Background is a faded close-up of a course report, and foreground says "cooperative open reporting environment wins 2015 NACUBO Innovation Award."

NACUBO 2015 Innovation Award

Oregon State University was the recipient of the 2015 National Association of Colleges & Universities Business Officers' (NACUBO) Innovation Award. The awards program presentation was July 19, 2015, during the 2015 NACUBO Annual Conference in Nashville, TN. Below is the excerpt from the NACUBO 2015 Awards Presentation & Reception booklet.

Oregon State University undertook a three-year, provost-sponsored information initiative to improve access to and ensure the accuracy of institutional data. This multiyear effort has shifted institutional culture to become a data-driven enterprise and has helped to ensure support for the initiative.

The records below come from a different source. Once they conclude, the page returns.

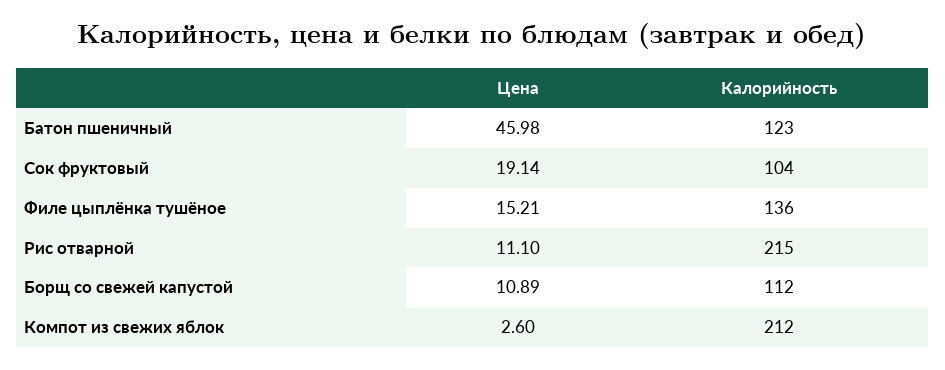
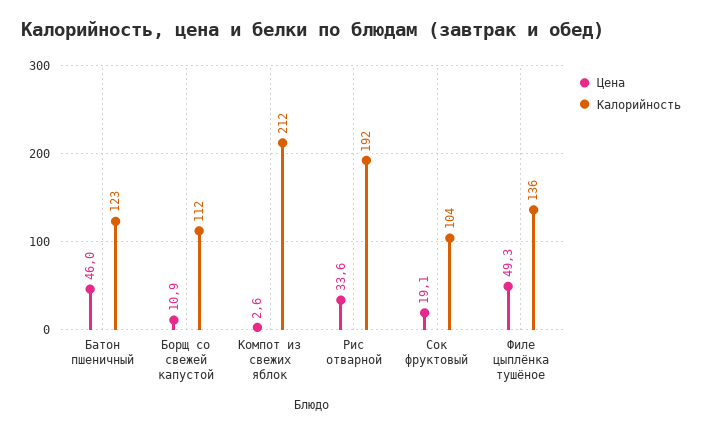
  {
    "Цена": {
      "Батон пшеничный": 45.98,
      "Сок фруктовый": 19.14,
-     "Филе цыплёнка тушёное": 15.21,
+     "Филе цыплёнка тушёное": 49.3,
-     "Рис отварной": 11.1,
+     "Рис отварной": 33.6,
      "Борщ со свежей капустой": 10.89,
      "Компот из свежих яблок": 2.6
    },
    "Калорийность": {
      "Батон пшеничный": 123,
      "Сок фруктовый": 104,
      "Филе цыплёнка тушёное": 136,
-     "Рис отварной": 215,
+     "Рис отварной": 192,
      "Борщ со свежей капустой": 112,
      "Компот из свежих яблок": 212
    }
  }

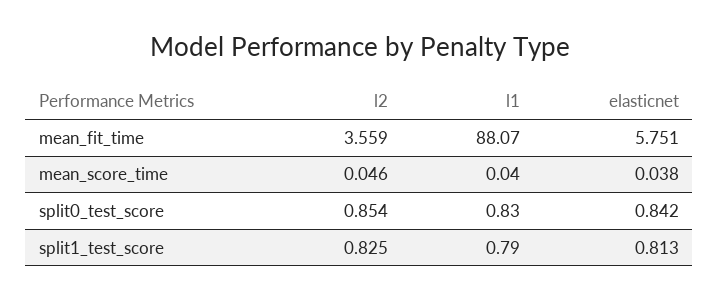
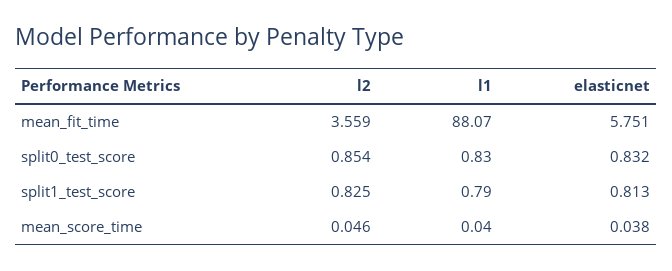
  {
    "l2": {
      "mean_fit_time": 3.559,
      "mean_score_time": 0.046,
      "split0_test_score": 0.854,
      "split1_test_score": 0.825
    },
    "l1": {
      "mean_fit_time": 88.07,
      "mean_score_time": 0.04,
      "split0_test_score": 0.83,
      "split1_test_score": 0.79
    },
    "elasticnet": {
      "mean_fit_time": 5.751,
      "mean_score_time": 0.038,
-     "split0_test_score": 0.842,
+     "split0_test_score": 0.832,
      "split1_test_score": 0.813
    }
  }

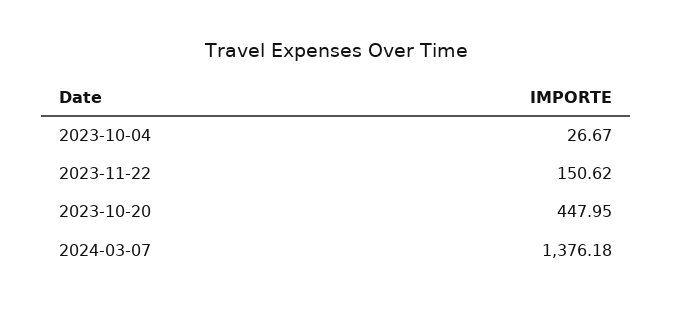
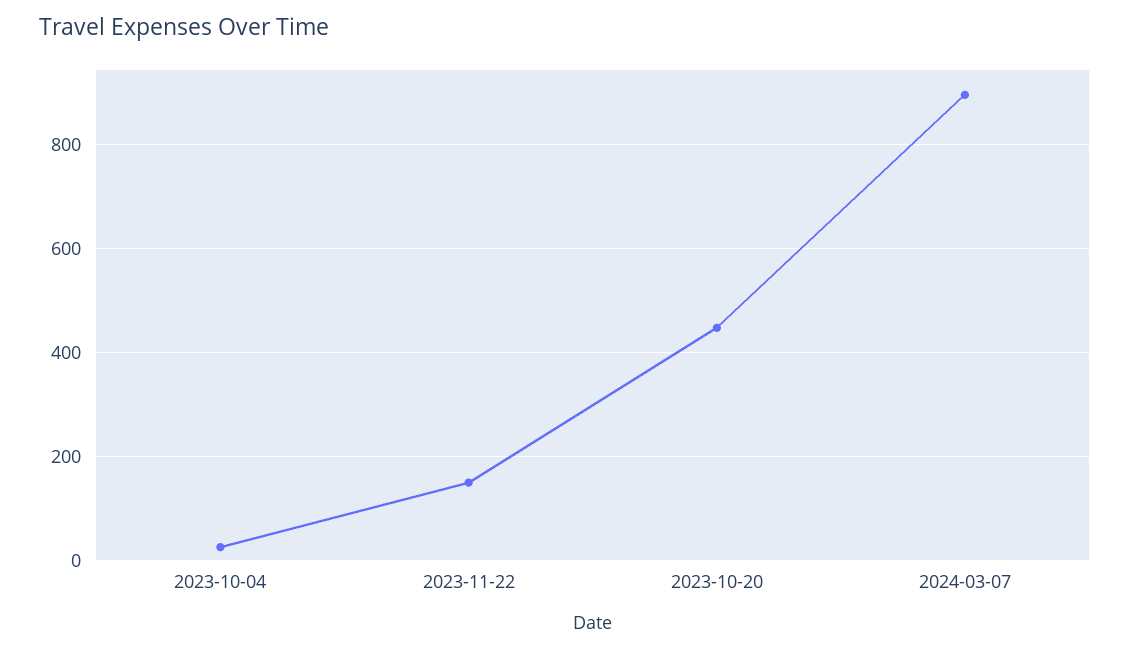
  {
    "2023-10-04": 26.67,
    "2023-11-22": 150.62,
    "2023-10-20": 447.95,
-   "2024-03-07": 1376.18
+   "2024-03-07": 900
  }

The Cooperative Open Reporting Environment (CORE) started in 2013 with the principle goals of changing the historic norms to: 1) provide university-wide tools and data for immediate access to information; 2) promote an environment of open access to data and information while ensuring security; 3) encourage cross-unit solutions, partnerships, and tools connecting disparate data sources across campus; and 4) eliminate multiple versions of data to drive the university toward a single version.

Just 18 months after the university launched its CORE initiative, more than 350 reports and dashboards were available university-wide, with information spanning areas essential to operations and decision making, including students, courses, faculty, staff, enrollments and finances.

Since its inception, CORE has promoted a collaborative environment across the university and stilled numerous operational improvements. For instance, academic and business units regularly team up with central IT on projects.

In fact, CORE has changed how IT manages projects. Previously, projects were "thrown over the wall" to IT and then handled as a secondary function of IT maintenance. With CORE, IT teams are smaller and rotate from project to project as they work with business and academic colleagues.

The CORE interface revealed a new level of data visibility, which then highlighted the need for a formal data governance structure. The new governance model classifies and establishes campus-wide data standards and definitions.